- Lake Elizabeth Township Location within Minnesota and the United States Lake Elizabeth Township Lake Elizabeth Township (the United States)
- Coordinates: 45°2′N 94°48′W﻿ / ﻿45.033°N 94.800°W
- Country: United States
- State: Minnesota
- County: Kandiyohi

Area
- • Total: 36.0 sq mi (93.2 km^{2})
- • Land: 34.4 sq mi (89.2 km^{2})
- • Water: 1.5 sq mi (4.0 km^{2})
- Elevation: 1,119 ft (341 m)

Population (2000)
- • Total: 277
- • Density: 8.0/sq mi (3.1/km^{2})
- Time zone: UTC-6 (Central (CST))
- • Summer (DST): UTC-5 (CDT)
- FIPS code: 27-34226
- GNIS feature ID: 0664669

= Lake Elizabeth Township, Minnesota =

Lake Elizabeth Township is a township in Kandiyohi County, Minnesota, United States. The population was 277 at the 2000 census.

Lake Elizabeth Township was organized in 1869, and named for its Lake Elizabeth.

==Geography==
According to the United States Census Bureau, the township has a total area of 36.0 sqmi, of which 34.4 sqmi is land and 1.5 sqmi (4.25%) is water.

Lake Elizabeth Township is located in Township 118 North of the Arkansas Base Line and Range 33 West of the 5th Principal Meridian.

==Demographics==
As of the census of 2000, there were 277 people, 89 households, and 70 families residing in the township. The population density was 8.0 PD/sqmi. There were 91 housing units at an average density of 2.6 /sqmi. The racial makeup of the township was 94.95% White, 0.36% Native American, 3.61% from other races, and 1.08% from two or more races. Hispanic or Latino of any race were 3.97% of the population.

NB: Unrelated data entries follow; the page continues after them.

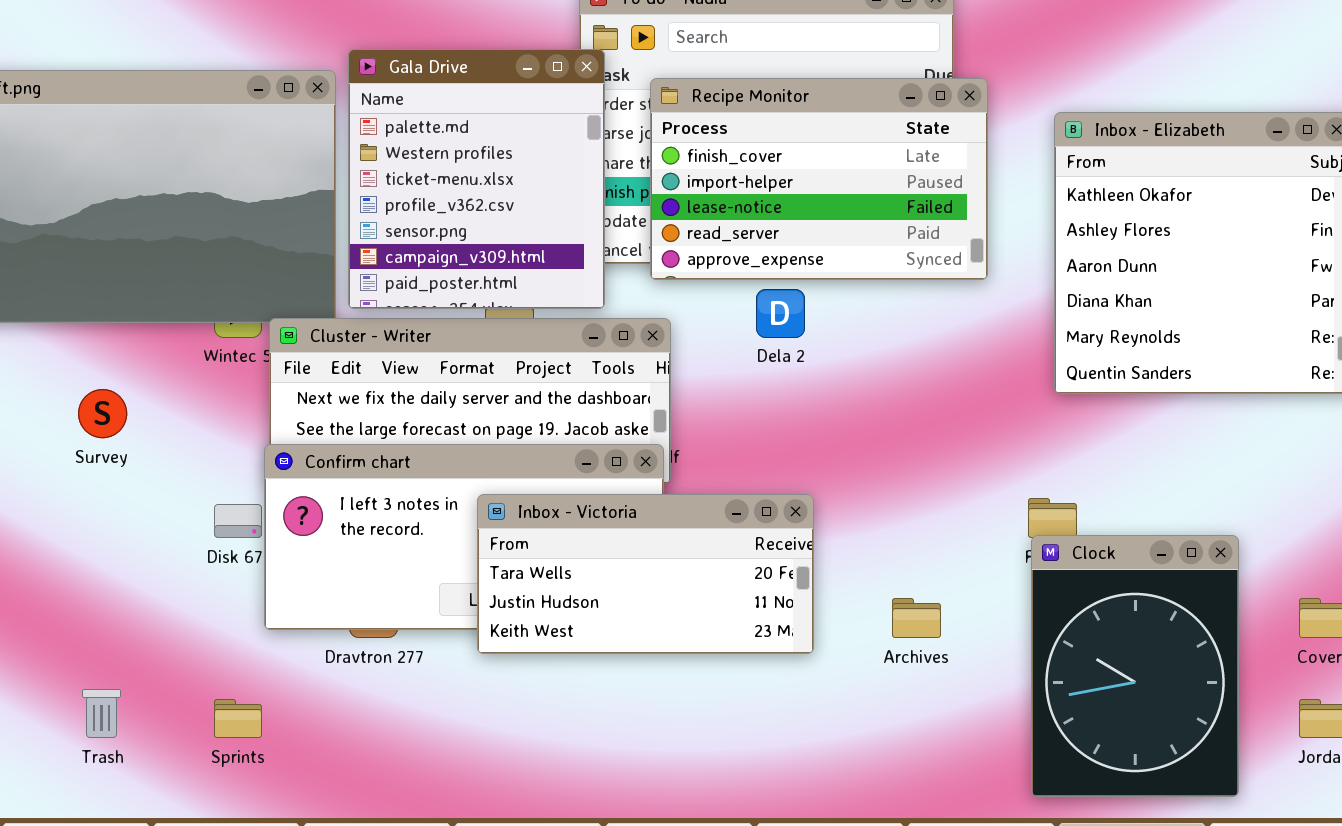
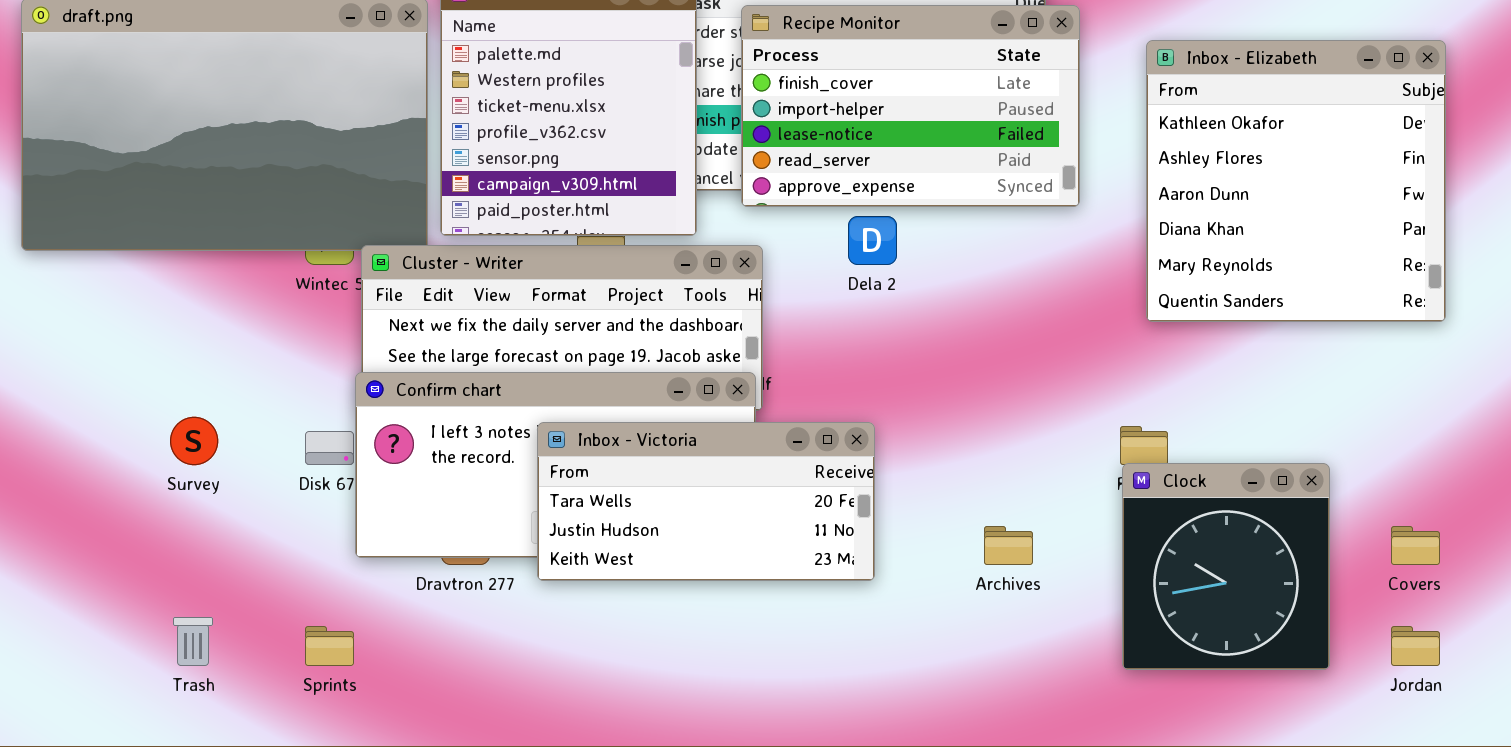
Survey: [78,389,127,438] -> [170,417,218,465], moved
Inbox - Victoria: [477,494,814,654] -> [537,422,875,581], moved
Clock: [1031,535,1239,797] -> [1122,463,1330,670], resized

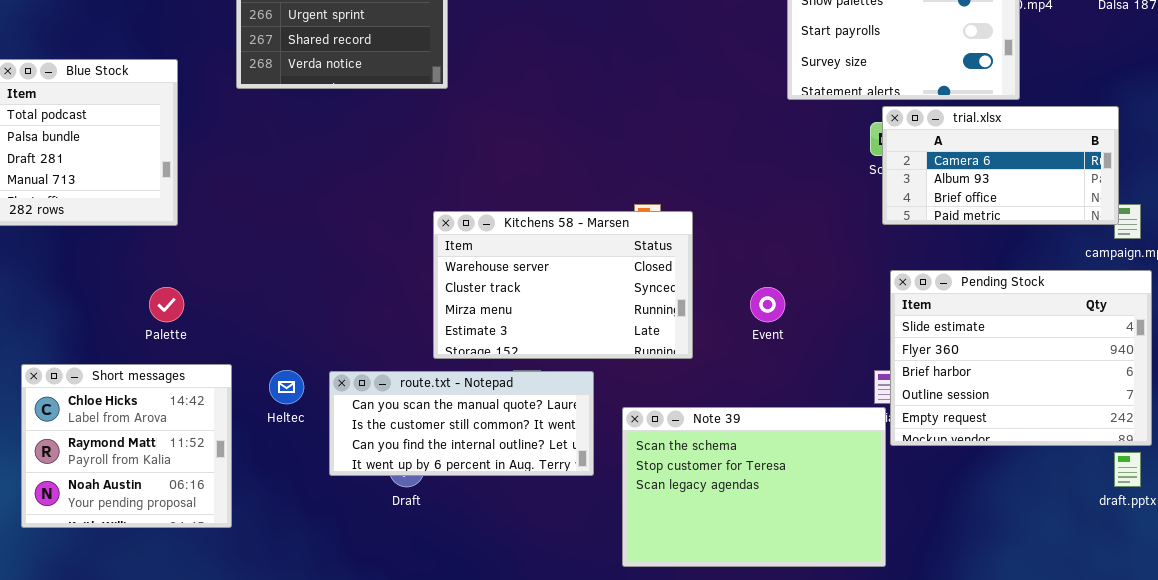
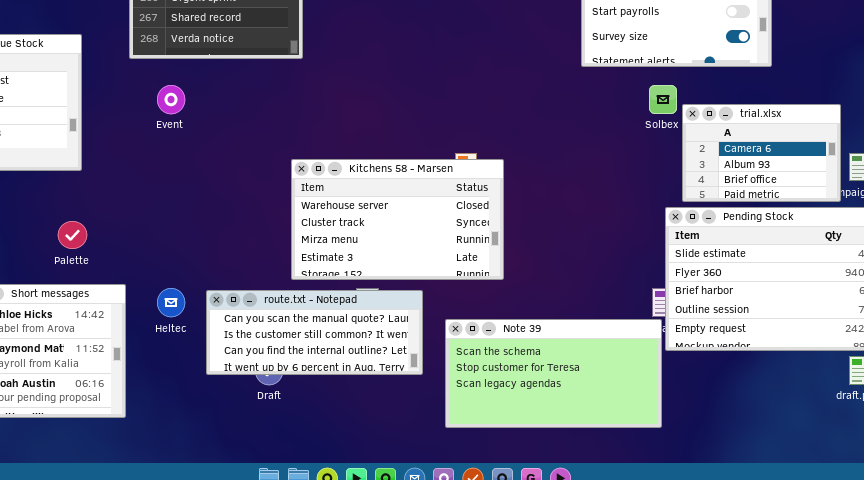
trial.xlsx: [882,106,1119,225] -> [682,104,841,202], moved, resized
Event: [750,287,785,322] -> [157,85,185,114], moved
Note 39: [622,407,886,567] -> [445,319,662,428], resized

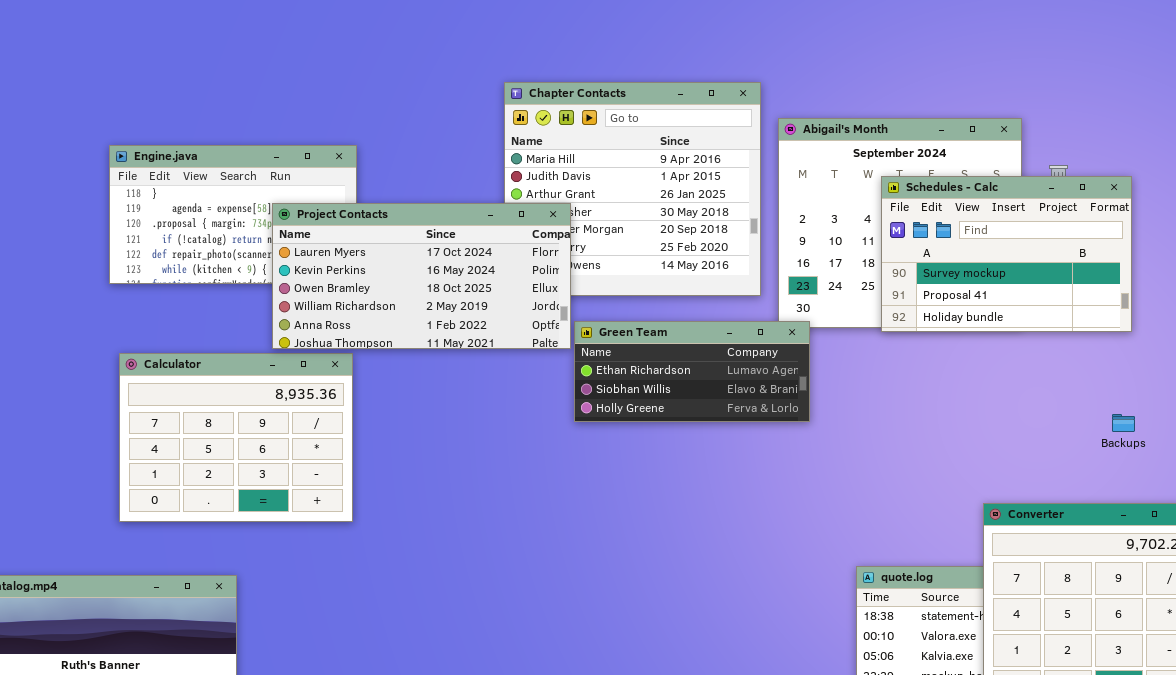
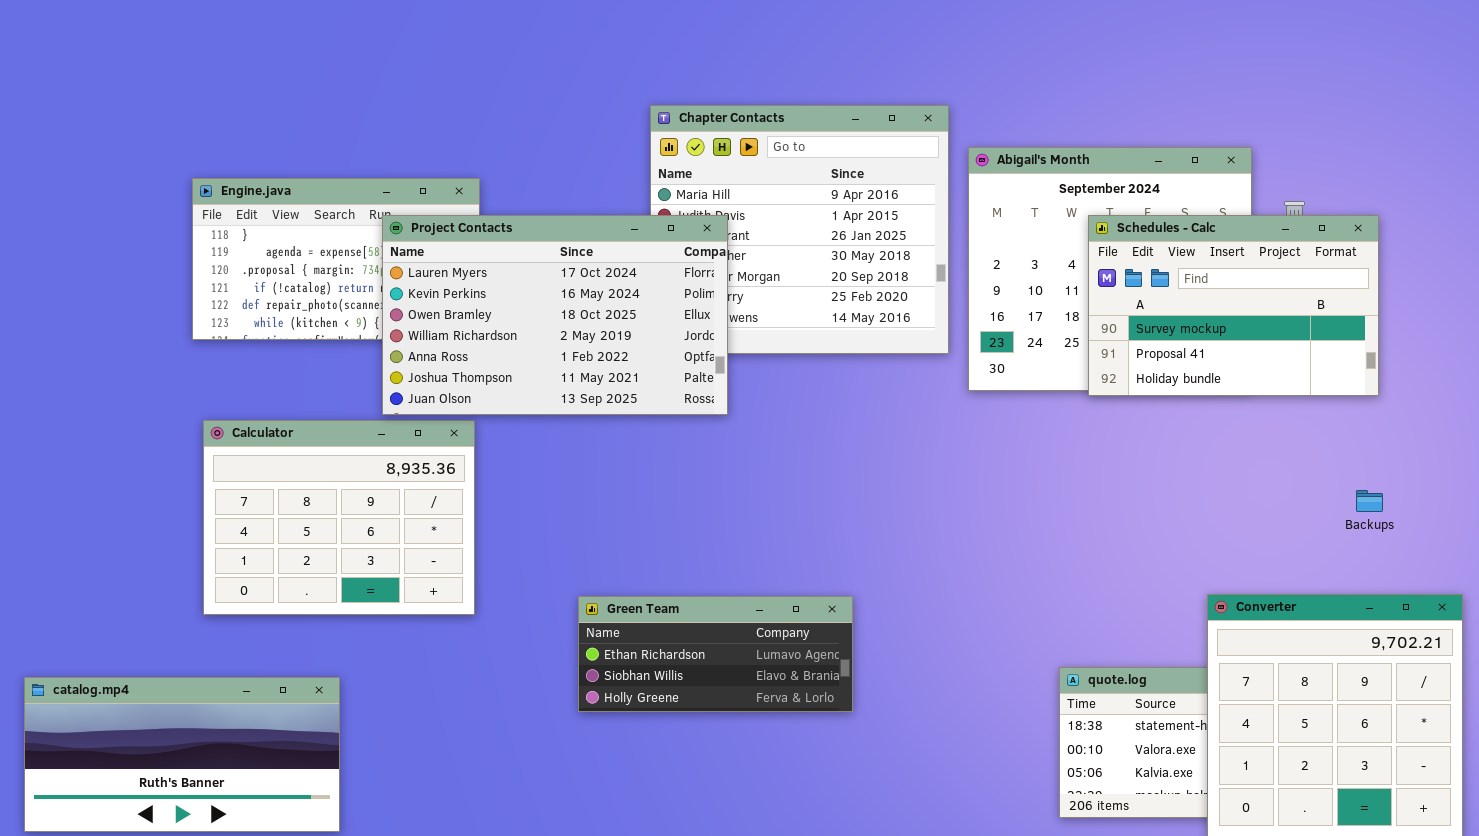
Project Contacts: [272,203,571,349] -> [382,215,728,415], resized
Green Team: [574,321,810,422] -> [578,596,853,712], moved

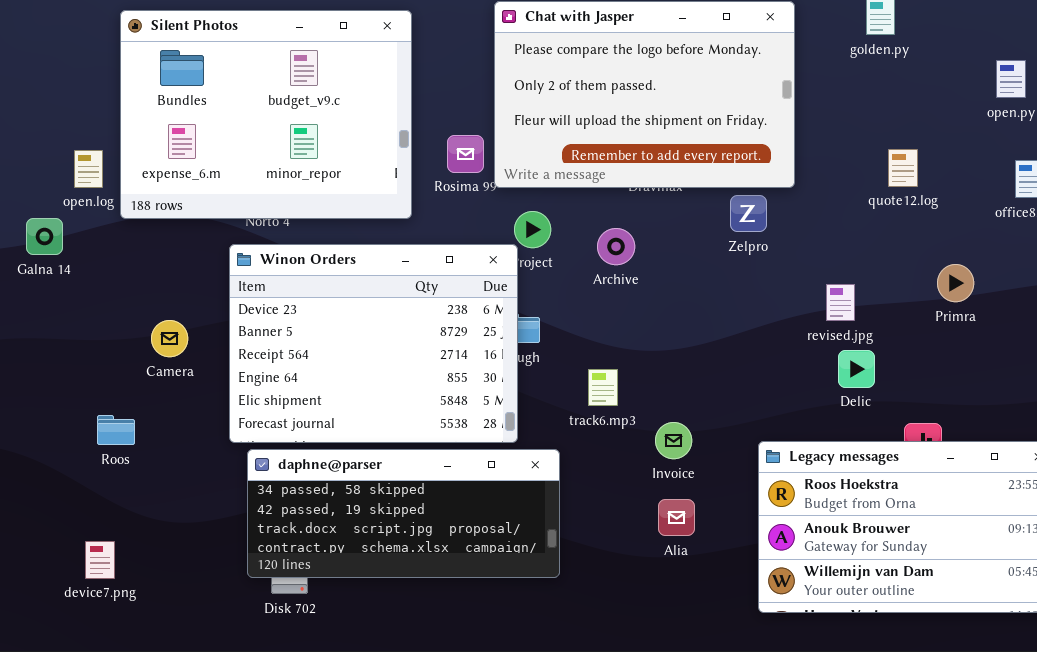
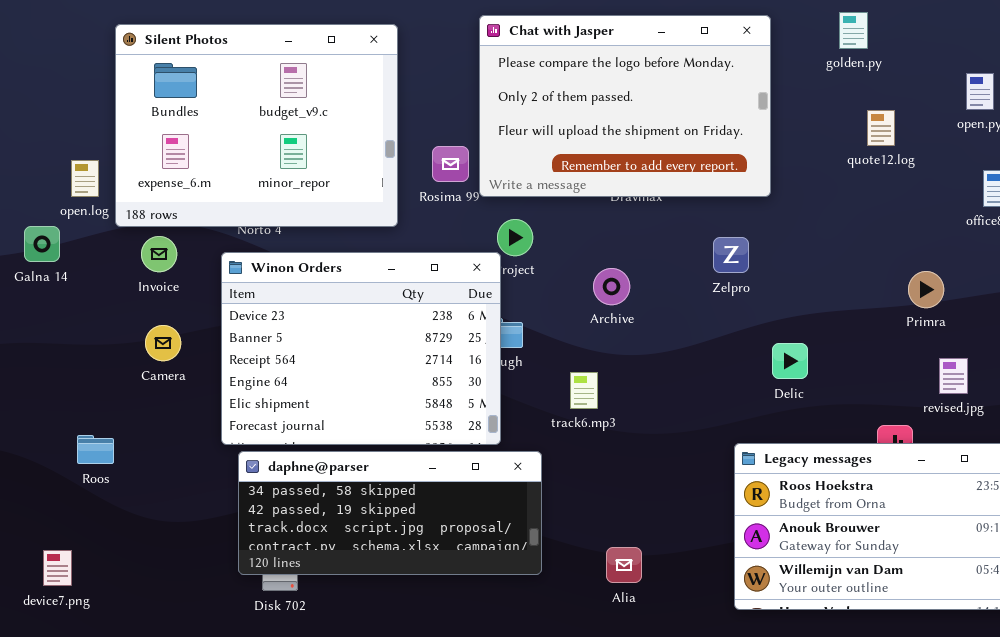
quote12.log: [888,149,918,187] -> [867,110,895,146], moved
Zelpro: [730,195,767,232] -> [713,237,749,273], moved
Archive: [597,228,635,265] -> [593,268,630,305], moved
revised.jpg: [826,284,855,321] -> [939,358,968,394], moved
Delic: [838,350,875,388] -> [772,343,808,379], moved
Roos: [97,415,135,445] -> [77,435,114,464], moved
Invoice: [655,422,692,459] -> [141,236,177,272], moved
Alia: [658,499,695,536] -> [606,547,642,583], moved
device7.png: [85,541,115,579] -> [43,550,72,586], moved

There were 89 households, out of which 32.6% had children under the age of 18 living with them, 62.9% were married couples living together, 5.6% had a female householder with no husband present, and 21.3% were non-families. 19.1% of all households were made up of individuals, and 9.0% had someone living alone who was 65 years of age or older. The average household size was 3.11 and the average family size was 3.50.

In the township the population was spread out, with 32.5% under the age of 18, 7.6% from 18 to 24, 22.7% from 25 to 44, 20.9% from 45 to 64, and 16.2% who were 65 years of age or older. The median age was 39 years. For every 100 females, there were 119.8 males. For every 100 females age 18 and over, there were 114.9 males.

The median income for a household in the township was $37,813, and the median income for a family was $39,688. Males had a median income of $30,893 versus $21,250 for females. The per capita income for the township was $15,365. About 7.0% of families and 9.3% of the population were below the poverty line, including 14.0% of those under the age of eighteen and none of those 65 or over.